I need to prove that a group $G$ embeds as a proper subgroup into the group of units of the group ring $\mathbb{Z}(G)$.
The group ring $\mathbb{Z}(G)$ consists of the set of formal sums $z_{1}g_{1} + z_{2}g_{2} + \cdots + z_{k}g_{k}$ where the $z_{i}$ are integers, and the $g_{i}$ are elements of the group $G$. To start out, I have no idea what the group of units of $\mathbb{Z}(G)$ is, so if someone could please tell me how to figure that out, I would appreciate it very much.

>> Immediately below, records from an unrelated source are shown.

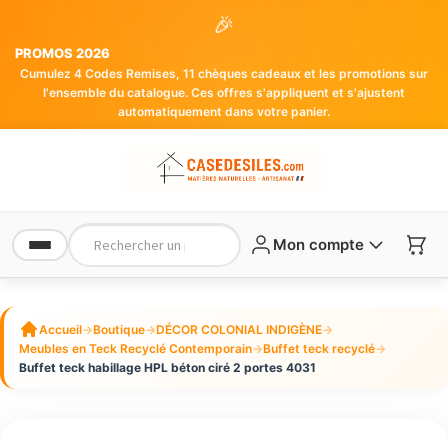
🎉
PROMOS 2026
Cumulez 4 Codes Remises, 11 chèques cadeaux et les promotions sur
l'ensemble du catalogue. Ces offres s'appliquent et s'ajustent
automatiquement dans votre panier.
Mon compte
Accueil
→
Boutique
→
DÉCOR COLONIAL INDIGÈNE
→
Meubles en Teck Recyclé Contemporain
→
Buffet teck recyclé
→
Buffet teck habillage HPL béton ciré 2 portes 4031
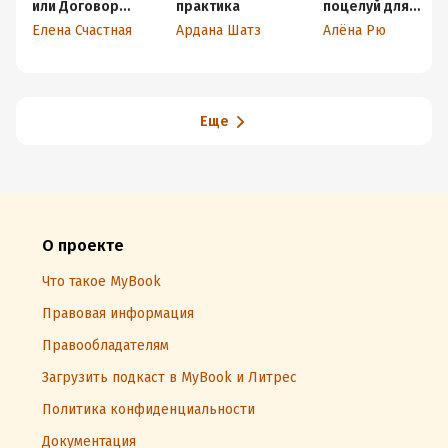
или Договор
практика
поцелуй для
расторжению не
Снежинки.
Елена Счастная
Ардана Шатз
Алёна Рю
подлежит!
Возлюбленная
Феникса
Еще
О проекте
Что такое MyBook
Правовая информация
Правообладателям
Загрузить подкаст в MyBook и Литрес
Политика конфиденциальности
Документация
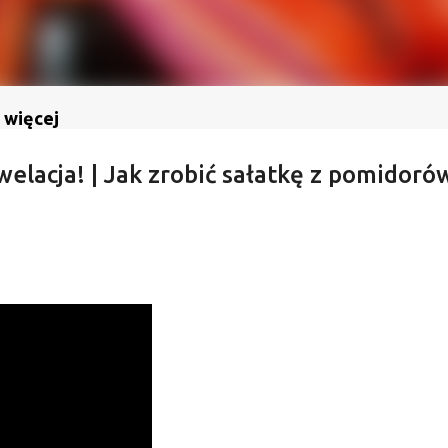
 więcej
welacja! | Jak zrobić sałatkę z pomidoró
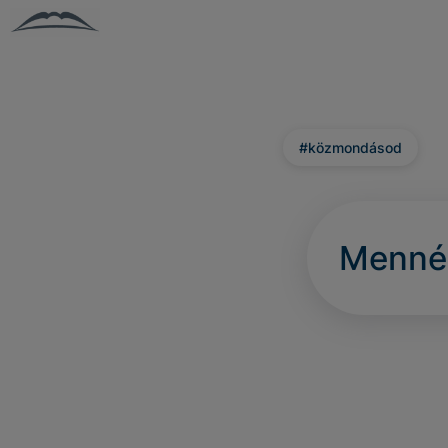
#közmondásod
Mennél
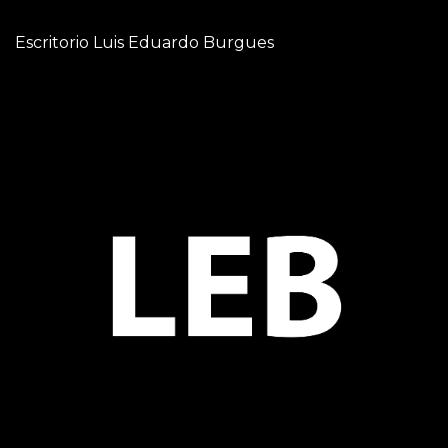
Escritorio Luis Eduardo Burgues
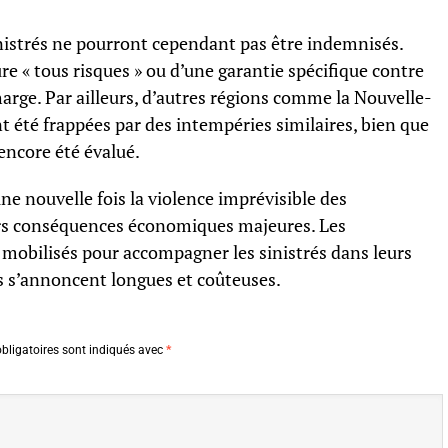
inistrés ne pourront cependant pas être indemnisés.
re « tous risques » ou d’une garantie spécifique contre
harge. Par ailleurs, d’autres régions comme la Nouvelle-
t été frappées par des intempéries similaires, bien que
encore été évalué.
une nouvelle fois la violence imprévisible des
s conséquences économiques majeures. Les
 mobilisés pour accompagner les sinistrés dans leurs
s s’annoncent longues et coûteuses.
bligatoires sont indiqués avec
*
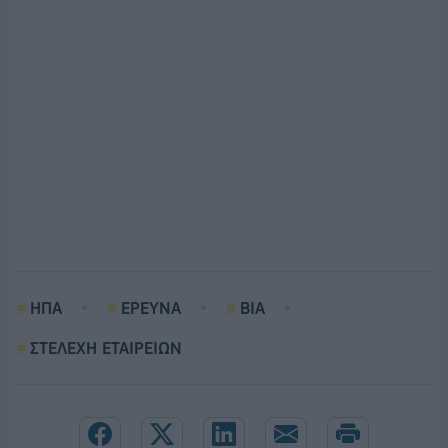
ΗΠΑ
ΕΡΕΥΝΑ
ΒΙΑ
ΣΤΕΛΕΧΗ ΕΤΑΙΡΕΙΩΝ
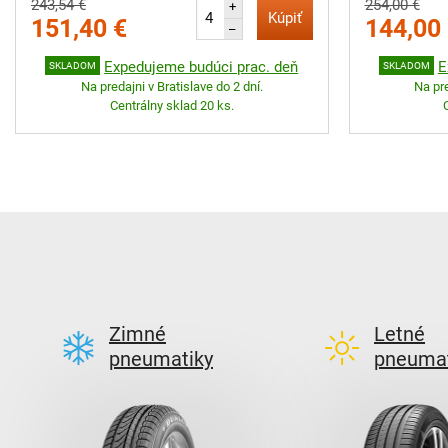
243,54 €
254,00 €
+
Kúpiť
151,40 €
144,00
–
Expedujeme budúci prac. deň
E
SKLADOM
SKLADOM
Na predajni v Bratislave do 2 dní.
Na pre
Centrálny sklad 20 ks.
Zimné
Letné
pneumatiky
pneumat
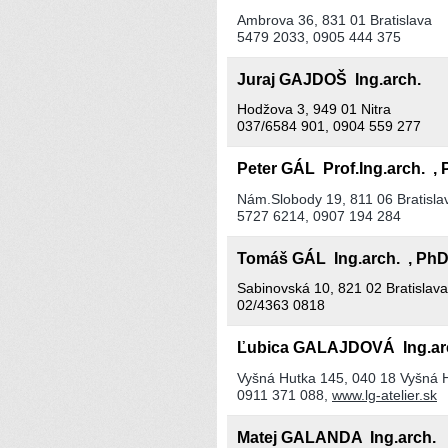
Ambrova 36, 831 01 Bratislava
5479 2033, 0905 444 375
Juraj GAJDOŠ Ing.arch.
Hodžova 3, 949 01 Nitra
037/6584 901, 0904 559 277
Peter GÁL Prof.Ing.arch. , 
Nám.Slobody 19, 811 06 Bratisla
5727 6214, 0907 194 284
Tomáš GÁL Ing.arch. , PhD
Sabinovská 10, 821 02 Bratislava
02/4363 0818
Ľubica GALAJDOVÁ Ing.a
Vyšná Hutka 145, 040 18 Vyšná 
0911 371 088,
www.lg-atelier.sk
Matej GALANDA Ing.arch.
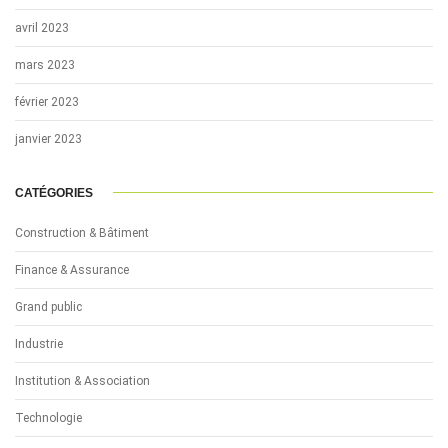
avril 2023
mars 2023
février 2023
janvier 2023
CATÉGORIES
Construction & Bâtiment
Finance & Assurance
Grand public
Industrie
Institution & Association
Technologie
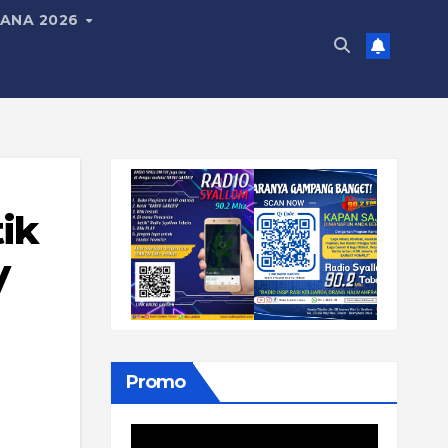
ANA 2026
ik
V
Promo
Pemutar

Next, I need to show that $G$ embeds as a proper subgroup of these units. So, there must exist an injective map under which $G$ is an image, and while $G \subset U(\mathbb{Z}(G))$ (the group of units of $\mathbb{Z}(G)$) there must exist at least one element of $U(\mathbb{Z}(G))$ that is not in $G$ in order to make that conclusion proper. As to what that map is, I don't know.
This is pretty much all I was able to gather from this problem. As to what the map is and how to find it, I do not know. Therefore, I would very much appreciate some extremely patient person (who is willing to entertain lots and lots of follow-up questions as I figure out what I need to do) pointing me in the right direction of what I am supposed to be doing here.
Thank you.
Also, I don't know anything about modules or categories, so please don't mention them in your answers.
It's typical to view $G$ as a subset in $\mathbb{Z}[G]$ by identifying $g\in G$ with the formal sum $1g\in\mathbb{Z}[G]$. These are invertible since under the multiplication in $\mathbb{Z}[G]$, $1g\cdot 1g^{-1}=(1\cdot 1)gg^{-1}=1e$, which is the identity of $\mathbb{Z}[G]$. In this case, the group $G$ is proper in the group of units since the elements $-1g$ are also units in $\mathbb{Z}[G]$, for instance.